How to become a junior Data Engineer? — my story
My name is Krzysztof Wasilewski and since February 2021 I have been a Junior Data Engineer in Datumo. I’d love to share my story with you!
Since childhood I have been interested in computers and new technology. After high school I started studying Electronics at Warsaw University of Technology. This was my first experience with programming, at a basic level. During the first year I learned the basics of Structured and Object Oriented Programming, and completed several projects that gave me a lot of useful experience. At that time I was interested mostly in the Internet of Things and Embedded Systems. My Bachelor’s thesis “Raspberry Pi as a cost-optimized network data acquisition system” was my first major project and I learned a lot about Linux device drivers in the course of it. The main aim of the project was to build a system which can be used to acquire data and save as much as accurate information as possible about measurement timestamps. The main issue was to ensure completion of time-critical tasks in the multithreading Linux operating system.

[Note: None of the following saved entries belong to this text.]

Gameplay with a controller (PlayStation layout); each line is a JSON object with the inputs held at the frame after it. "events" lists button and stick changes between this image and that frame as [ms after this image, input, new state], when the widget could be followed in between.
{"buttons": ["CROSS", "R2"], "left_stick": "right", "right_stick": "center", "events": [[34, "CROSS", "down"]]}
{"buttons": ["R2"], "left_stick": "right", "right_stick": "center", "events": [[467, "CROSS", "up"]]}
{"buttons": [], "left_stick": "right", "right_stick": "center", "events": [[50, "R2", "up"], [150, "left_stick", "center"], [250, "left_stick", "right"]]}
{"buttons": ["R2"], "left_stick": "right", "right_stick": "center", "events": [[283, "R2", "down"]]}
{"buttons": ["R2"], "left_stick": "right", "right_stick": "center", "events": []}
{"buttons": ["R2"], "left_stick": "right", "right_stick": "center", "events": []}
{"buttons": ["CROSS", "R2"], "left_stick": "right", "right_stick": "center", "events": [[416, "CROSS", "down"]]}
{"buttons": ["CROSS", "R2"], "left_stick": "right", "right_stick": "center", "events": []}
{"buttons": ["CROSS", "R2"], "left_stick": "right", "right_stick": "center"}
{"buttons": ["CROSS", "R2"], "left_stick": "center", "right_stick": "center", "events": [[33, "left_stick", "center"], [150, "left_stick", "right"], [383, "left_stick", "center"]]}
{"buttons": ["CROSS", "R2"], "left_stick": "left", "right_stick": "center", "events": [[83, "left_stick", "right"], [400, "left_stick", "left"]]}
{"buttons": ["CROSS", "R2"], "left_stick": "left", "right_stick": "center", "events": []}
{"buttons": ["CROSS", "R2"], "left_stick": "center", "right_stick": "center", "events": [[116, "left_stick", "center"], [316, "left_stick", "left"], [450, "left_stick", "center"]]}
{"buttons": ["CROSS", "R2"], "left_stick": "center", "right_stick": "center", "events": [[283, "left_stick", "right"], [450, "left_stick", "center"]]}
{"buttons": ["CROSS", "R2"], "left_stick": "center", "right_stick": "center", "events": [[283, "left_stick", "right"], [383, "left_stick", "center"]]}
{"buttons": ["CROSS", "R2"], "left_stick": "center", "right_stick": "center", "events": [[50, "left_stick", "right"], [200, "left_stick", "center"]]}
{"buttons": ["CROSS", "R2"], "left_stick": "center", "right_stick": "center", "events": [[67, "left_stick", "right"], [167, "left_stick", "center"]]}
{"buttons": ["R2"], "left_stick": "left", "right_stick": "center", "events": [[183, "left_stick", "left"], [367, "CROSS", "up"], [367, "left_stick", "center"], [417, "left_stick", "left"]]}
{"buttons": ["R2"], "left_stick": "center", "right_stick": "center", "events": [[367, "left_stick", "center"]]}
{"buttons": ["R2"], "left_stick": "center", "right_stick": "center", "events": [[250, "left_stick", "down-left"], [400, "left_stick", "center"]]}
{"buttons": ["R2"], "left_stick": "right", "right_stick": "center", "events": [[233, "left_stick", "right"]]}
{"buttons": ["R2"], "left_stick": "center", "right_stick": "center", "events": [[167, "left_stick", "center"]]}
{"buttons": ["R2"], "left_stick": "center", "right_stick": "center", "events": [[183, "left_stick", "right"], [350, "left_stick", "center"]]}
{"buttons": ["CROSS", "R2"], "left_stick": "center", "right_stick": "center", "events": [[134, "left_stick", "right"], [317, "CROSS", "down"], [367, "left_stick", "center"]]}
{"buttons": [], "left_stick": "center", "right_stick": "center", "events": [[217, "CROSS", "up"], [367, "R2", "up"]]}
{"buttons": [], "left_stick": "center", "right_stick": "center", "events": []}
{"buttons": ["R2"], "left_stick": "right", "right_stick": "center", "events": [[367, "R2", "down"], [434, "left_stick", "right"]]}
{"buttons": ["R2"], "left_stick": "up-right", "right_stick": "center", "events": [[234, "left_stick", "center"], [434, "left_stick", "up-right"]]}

In my Master’s Thesis I implemented neural networks in an FPGA system. At the beginning of my journey I had little idea about Big Data.
Why Big Data?
It’s easy to see that nowadays we are generating ever more data and so we need more sophisticated ways of processing it efficiently. As the “Forecast Revenue Big Data Worldwide 2011–2027” shows, in the next few years the market is most likely going to grow substantially, so this is an ideal time to learn more about Big Data itself.
The Embedded Software market is considerably smaller and lacks interesting projects for Junior Engineers. While out running with my good friend Michał Misiewicz — Chief Technology Officer at Datumo — we spent a lot of time talking about technology. It was Michał who convinced me that Big Data is well worth learning, and thanks to him I’ve decided to change my specialization.
Challenges faced during learning basic Big Data skills
When I started learning Big Data I was initially shocked by how many different technologies and tools are commonly used. At the beginning it wasn’t easy to become familiar with all the different terms, especially since developers and architects tend to use acronyms. I remember having to google each one, so as not to interrupt the flow of their conversation too much. At the beginning I was unaware of tools which can be really helpful in software development and acquiring new skills.
Before being recruited, Datumo gave me access to online courses and the necessary materials to prepare for the interview. After 2 months of learning I successfully passed the interview and started the onboarding process. Right now I’m working on a project in a strong team of 5 people.
During the onboarding period in Datumo I received a lot of help from other team members. I was learning basic Data Engineer technologies like Scala, Spark, Kafka and Docker, using workshops prepared by colleagues working as Senior Developers. Each coding exercise had tests, so that I was able to check my solutions by myself. However, a working solution isn’t always perfect, so after completing each task I had a code review. On many occasions Senior Devs helped me find a simpler solution to a problem and directed my attention to optimization problems.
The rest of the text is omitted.